WHAT YOU ARE ASKED TO DO → Take the entries below and retype them word for word, excluding the images.

:: RECORD SET ::

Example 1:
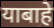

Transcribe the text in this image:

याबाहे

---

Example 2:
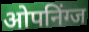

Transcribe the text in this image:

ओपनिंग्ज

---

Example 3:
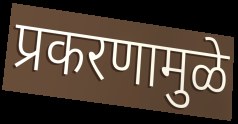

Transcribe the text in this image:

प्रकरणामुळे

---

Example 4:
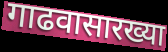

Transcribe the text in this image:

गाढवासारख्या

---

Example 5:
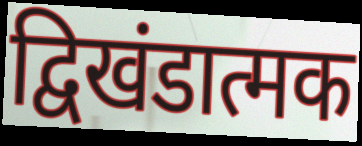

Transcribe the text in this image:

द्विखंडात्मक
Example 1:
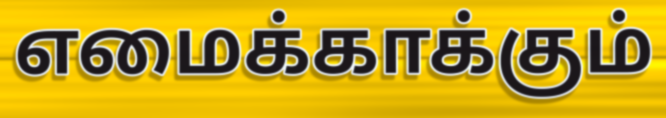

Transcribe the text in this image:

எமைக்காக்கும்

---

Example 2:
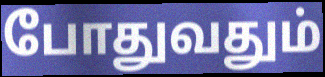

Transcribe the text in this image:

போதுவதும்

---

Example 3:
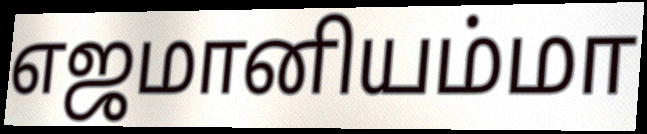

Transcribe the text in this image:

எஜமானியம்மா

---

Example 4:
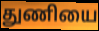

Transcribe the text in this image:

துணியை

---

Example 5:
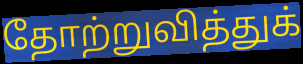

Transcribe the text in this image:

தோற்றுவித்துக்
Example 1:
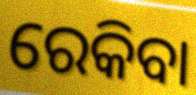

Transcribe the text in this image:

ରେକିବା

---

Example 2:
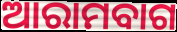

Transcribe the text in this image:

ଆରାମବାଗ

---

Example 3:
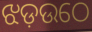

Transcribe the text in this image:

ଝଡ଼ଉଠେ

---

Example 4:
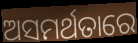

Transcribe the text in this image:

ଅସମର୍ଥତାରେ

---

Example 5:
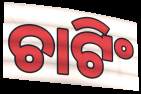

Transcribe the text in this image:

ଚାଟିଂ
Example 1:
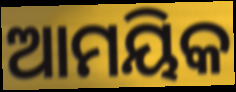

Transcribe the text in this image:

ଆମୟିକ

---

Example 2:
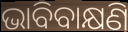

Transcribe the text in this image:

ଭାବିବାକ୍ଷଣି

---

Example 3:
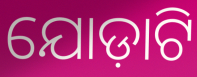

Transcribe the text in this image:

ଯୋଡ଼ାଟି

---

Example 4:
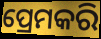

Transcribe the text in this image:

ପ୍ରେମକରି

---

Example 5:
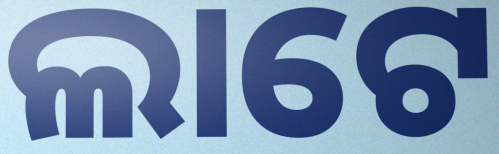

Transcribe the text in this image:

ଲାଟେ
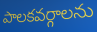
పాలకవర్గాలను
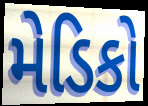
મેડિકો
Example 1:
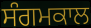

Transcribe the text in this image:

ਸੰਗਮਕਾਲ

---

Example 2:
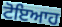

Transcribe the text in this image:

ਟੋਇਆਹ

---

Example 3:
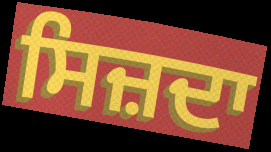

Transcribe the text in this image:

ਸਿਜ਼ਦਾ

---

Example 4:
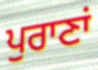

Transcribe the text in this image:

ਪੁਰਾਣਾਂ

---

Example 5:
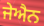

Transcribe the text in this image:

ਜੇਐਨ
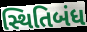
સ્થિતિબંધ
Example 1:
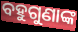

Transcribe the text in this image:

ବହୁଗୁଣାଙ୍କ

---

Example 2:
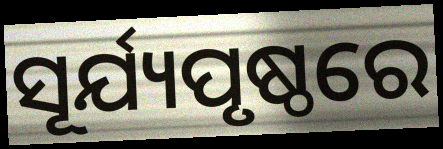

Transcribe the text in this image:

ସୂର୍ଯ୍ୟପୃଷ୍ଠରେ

:::

WRITTEN ANSWER →
Example 1:

Transcribe the text in this image:

याबाहे

---

Example 2:

Transcribe the text in this image:

ओपनिंग्ज

---

Example 3:

Transcribe the text in this image:

प्रकरणामुळे

---

Example 4:

Transcribe the text in this image:

गाढवासारख्या

---

Example 5:

Transcribe the text in this image:

द्विखंडात्मक
Example 1:

Transcribe the text in this image:

எமைக்காக்கும்

---

Example 2:

Transcribe the text in this image:

போதுவதும்

---

Example 3:

Transcribe the text in this image:

எஜமானியம்மா

---

Example 4:

Transcribe the text in this image:

துணியை

---

Example 5:

Transcribe the text in this image:

தோற்றுவித்துக்
Example 1:

Transcribe the text in this image:

ରେକିବା

---

Example 2:

Transcribe the text in this image:

ଆରାମବାଗ

---

Example 3:

Transcribe the text in this image:

ଝଡ଼ଉଠେ

---

Example 4:

Transcribe the text in this image:

ଅସମର୍ଥତାରେ

---

Example 5:

Transcribe the text in this image:

ଚାଟିଂ
Example 1:

Transcribe the text in this image:

ଆମୟିକ

---

Example 2:

Transcribe the text in this image:

ଭାବିବାକ୍ଷଣି

---

Example 3:

Transcribe the text in this image:

ଯୋଡ଼ାଟି

---

Example 4:

Transcribe the text in this image:

ପ୍ରେମକରି

---

Example 5:

Transcribe the text in this image:

ଲାଟେ
పాలకవర్గాలను
મેડિકો
Example 1:

Transcribe the text in this image:

ਸੰਗਮਕਾਲ

---

Example 2:

Transcribe the text in this image:

ਟੋਇਆਹ

---

Example 3:

Transcribe the text in this image:

ਸਿਜ਼ਦਾ

---

Example 4:

Transcribe the text in this image:

ਪੁਰਾਣਾਂ

---

Example 5:

Transcribe the text in this image:

ਜੇਐਨ
સ્થિતિબંધ
Example 1:

Transcribe the text in this image:

ବହୁଗୁଣାଙ୍କ

---

Example 2:

Transcribe the text in this image:

ସୂର୍ଯ୍ୟପୃଷ୍ଠରେ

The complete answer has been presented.